What you are asked to do
Beginning with the line that holds "### Synopsis", retype the rest of the listing exactly, last line included.
──────── Material supplied ────────
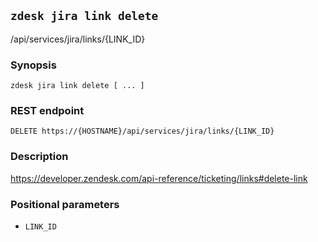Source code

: ## `zdesk jira link delete`

/api/services/jira/links/{LINK_ID}

### Synopsis

    zdesk jira link delete [ ... ]

### REST endpoint

    DELETE https://{HOSTNAME}/api/services/jira/links/{LINK_ID}

### Description

https://developer.zendesk.com/api-reference/ticketing/links#delete-link

### Positional parameters

* `LINK_ID`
────────
Task output
### Synopsis

    zdesk jira link delete [ ... ]

### REST endpoint

    DELETE https://{HOSTNAME}/api/services/jira/links/{LINK_ID}

### Description

https://developer.zendesk.com/api-reference/ticketing/links#delete-link

### Positional parameters

* `LINK_ID`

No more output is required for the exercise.